* _WORK ORDER_
An exact copy of all the entries is needed, with no images in it.

-- SOURCE INFORMATION follows --

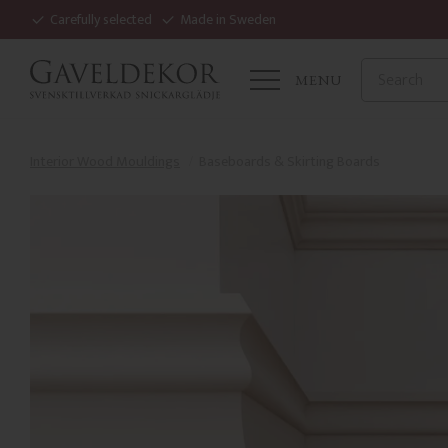
Carefully selected
Made in Sweden
MENU
Interior Wood Mouldings
Baseboards & Skirting Boards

-- SOURCE INFORMATION concluded --

* _OUTPUT FOR THIS EXERCISE_
Carefully selected
Made in Sweden
MENU
Interior Wood Mouldings
Baseboards & Skirting Boards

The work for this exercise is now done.